Available on: PC, PlayStation 3,  Xbox 360

Developed by: Electronic Arts

Published by: Starbreeze Studios

Release date: February 21, 2012

EG Score: 4 out of 5 / “Worth Buying and Trying”

8 thoughts on “Syndicate Video Review”

  1. Not gonna buy this out of principle (though it doesn’t look all that appealing either). The idea of grabbing old, fully-functional-as-they-were franchises and turning them into FPSes is one I hate and hope dies in slow, painful agony. And at least, with the XCOM FPS, they were going for a somewhat hybrid ala BiA. For all the fun Syndicate can be, this is just embarrassing.

    1. It IS sad to see old franchises get repurposed. But at the same time, the last Syndicate game that came out was in 1996 or something like that.

      I don’t think people have the patience anymore for “tactical” games. Which is an absolutely shame, because tactical / stealth games are ridiculously addictive and rewarding when done right.

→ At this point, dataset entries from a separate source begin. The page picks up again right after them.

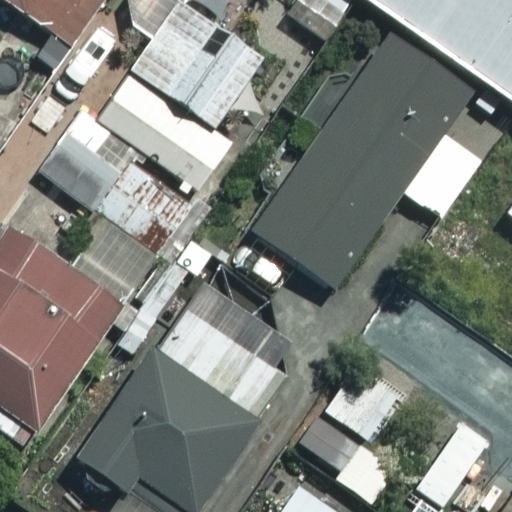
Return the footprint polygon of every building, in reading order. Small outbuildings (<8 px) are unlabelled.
[(107,0),(14,0),(81,42),(107,0)] [(179,0),(176,0),(127,69),(208,127),(259,57),(179,0)] [(344,7),(333,0),(297,0),(284,19),(317,43),(344,7)] [(511,0),(356,0),(511,107),(511,0)] [(245,230),(323,285),(391,190),(437,222),(506,123),(382,36),(245,230)] [(139,151),(196,192),(231,143),(208,127),(127,69),(92,118),(139,151)] [(92,118),(79,108),(33,173),(129,241),(145,219),(169,236),(189,208),(129,165),(139,151),(92,118)] [(117,301),(0,227),(0,426),(27,443),(117,301)] [(190,511),(279,376),(172,307),(73,460),(126,494),(134,482),(181,511),(190,511)] [(511,370),(479,347),(431,414),(511,472),(511,370)] [(395,398),(351,367),(295,447),(339,478),(395,398)] [(329,511),(292,485),(272,511),(329,511)]
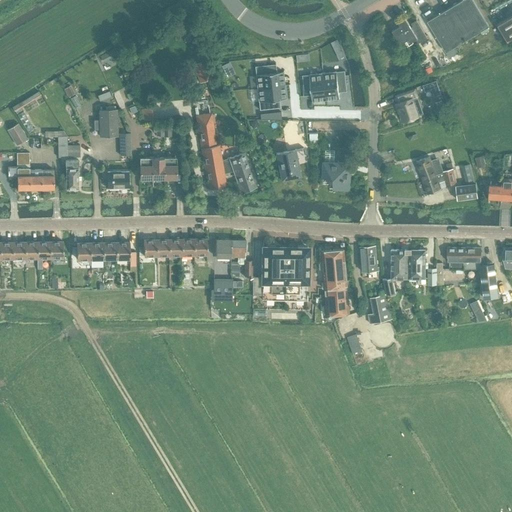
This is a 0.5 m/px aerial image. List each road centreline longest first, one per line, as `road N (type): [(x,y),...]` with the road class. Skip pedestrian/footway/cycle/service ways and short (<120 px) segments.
road 1 (residential): [(370,232),(179,222),(0,226)]
road 2 (track): [(195,511),(70,304),(0,296)]
road 3 (residential): [(511,234),(370,232)]
road 4 (tertiary): [(343,15),(279,32),(251,22),(228,0)]
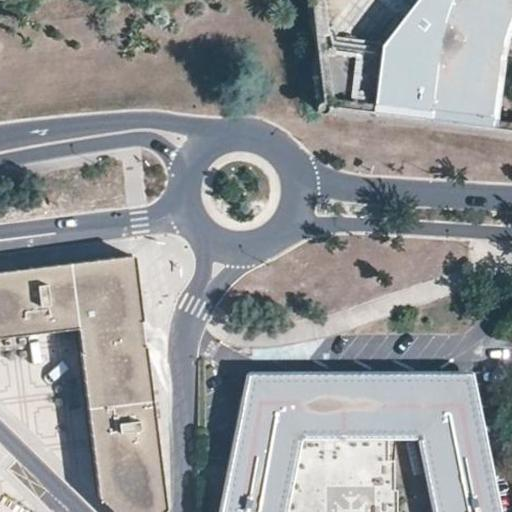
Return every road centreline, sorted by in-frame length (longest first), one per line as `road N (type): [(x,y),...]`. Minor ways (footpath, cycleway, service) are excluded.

      1. I don’t think people not having patience is true at all. EA never bothered with the question of whether a tactical game is marketeable or not. They just made an FPS to sell to FPS people. FPS people don’t care about isometric tactical games, and that’s understandable, but the only thing that’s changed is EA’s unwillingness to make a game for Syndicate fans.

        Publishers thought no one cared about adventure games anymore and 60k people put 40 bucks each for an unreleased, undetailed and unmarketed (just pretend those are real words) game based on the developer’s pedigree alone.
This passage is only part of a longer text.